Our experiments also demonstrated some characteristics about ICP and 6D SLAM. First, the standard point-to-point ICP performs better in urban scene, cf. se07 in Table 1. This is because the environment contains more structured information, such as buildings. However, it has a large error in the country, cf. se09 and se14 in Table 1, while the point-to-plane ICP is more robust to these environments due to the introduction of the tangent plane. Moreover, 6DSLAM does improve the accuracy of point-to-point ICP alone, cf. PTP and PTP+6DSLAM of se09 in Table 1. The reason is 6D SLAM taking into account all scans instead of only two adjacent scans which limits this accumulation error. Although the position accuracy of PTP+6DSLAM in se14 is similar to PTP, the rotation error has been eliminated. However, PTP+6DSLAM shows worse results than PTP in the urban scene (se07 in Table 1). This is because se07 contains a lot of dynamic vehicles which can cause larger error. The performance of standard 6D SLAM degrade in a high dynamic environment. Another issue that must be noted is the performance of PTS+6DSLAM degrades compared to PTS. This problem is caused by the 6DSLAM algorithm itself. Since 6D SLAM is similar to the point-to-point ICP method but taking into account all scans instead of only two adjacent scans.

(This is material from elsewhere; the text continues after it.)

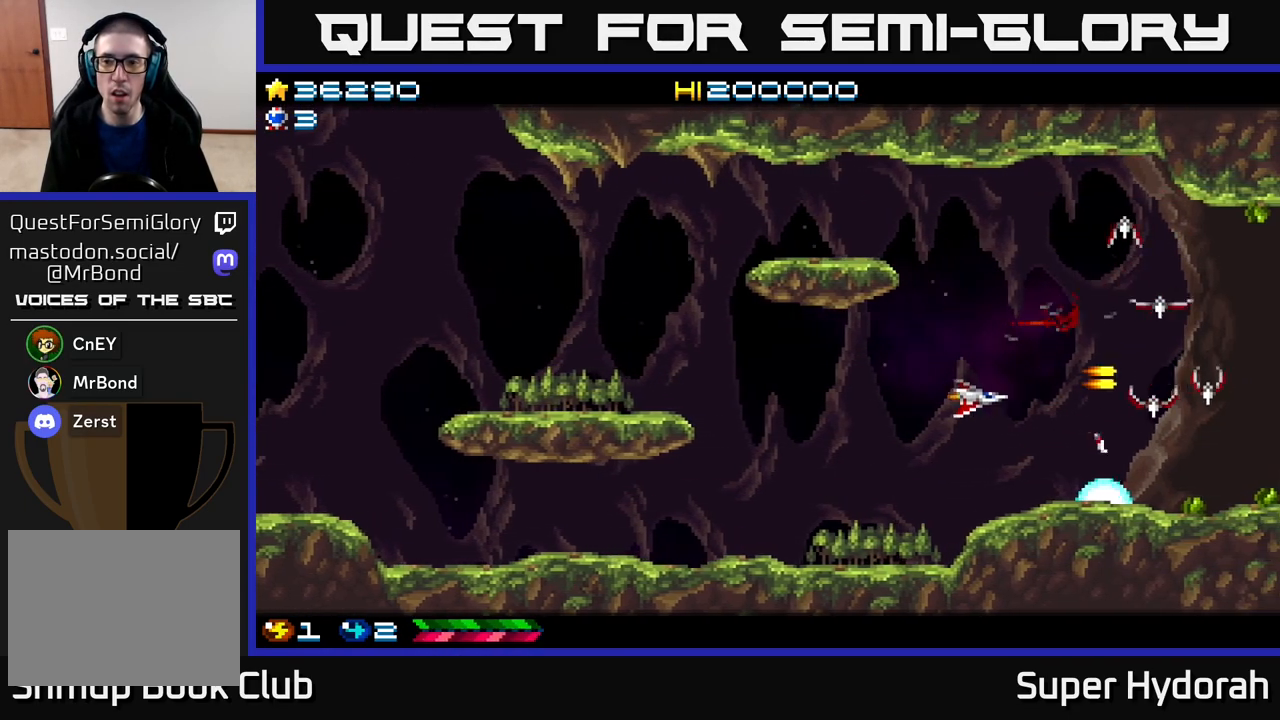
{"buttons": ["A", "DPAD_UP"], "events": [[83, "DPAD_UP", "down"], [117, "DPAD_LEFT", "up"]]}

It solves for all poses at the same time and iterates like in the original ICP. Hence, 6D SLAM is more suitable for point-to-point ICP. Furthermore, it must be noted that the point-to-plane ICP method always produces the same result as point-to-point ICP after they are input into 6D SLAM, which is because the 6D SLAM framework is specifically designed for the point-to-point ICP method.

In terms of application scenarios, all methods perform poorly on the highway, which is mainly due to the lack of rich geometric and semantic information on the highway, cf. se01 in Table 1 and Table 3. Due to the lack of semantic information, BBF+PTP finally failed to estimate the pose. This leads to the BBF+PTP-based algorithm to think that the vehicle stayed in place without moving. Hence the scale of this trajectory is reduced by a certain proportion, cf. Figure 9a. In contrast, SE+PTP is more robust, which is mainly due to the introduction of the segmentation algorithm. However, our method still cannot accurately estimate the pose of se01. Because there are too many moving vehicles running with high speed. Although the proposed algorithm perform better than the other methods in se09, it still suffers from large errors due to the complexity of the environment, which is a combination of rural and urban scenes. All methods perform better in the rural environment, i.e., se14, especially the proposed method greatly improves pose accuracy, which is the reason that se14 contains much structural information, e.g., this road is surrounded by trees on both sides and few dynamic objects are contained in this environment. As se14 of Table 1 shows, PTS achieves higher accuracy before 6D SLAM, which is due to it calculates the tangent plane of the point. However, it consumes nearly 6 times more time than SE+PTP, cf. se14 in Table 2. Moreover, the result of SE+PTP+6DSLAM is better than PTS.

Dynamic objects such as high-speed vehicles, are the main error sources affecting pose accuracy. By comparing the locations of errors, we also find that large errors often occur at intersections. As Figure 12 shows, intersections either lack sufficient geometry or contain a large number of dynamic vehicles which are the main cause of errors. In future work, we will carry out research based on dynamic objects removing to further improve the pose estimation accuracy.

6. Conclusions

This paper presented a method for enhancing pose estimation accuracy of 3D point clouds by properly processing ground point and point-cloud segmentation. Since the ground points are removed, the proposed method is mainly applied to estimate the pose of ground vehicles. First, a 2D image-based ground point extraction method is introduced as a preprocessing step for ICP matching. Secondly, the point cloud after removing the ground points is then grouped into many clusters. By clustering, some outliers that do not have common attributes are removed. After this step, these different clusters are merged into a new point cloud. Compared to the original point cloud, the ground points of the new point cloud are removed and those false ground points and noise points have also been filtered out, which will greatly increase the efficiency and accuracy of ICP matching. Thirdly, A standard point-to-point ICP is then applied to calculate the six degree-of-freedom transformation between consecutive scans. Once closed loops are detected in the environment, a 6D graph optimization algorithm for global relaxation is employed, which aims to obtain a globally consistent trajectory and mapping.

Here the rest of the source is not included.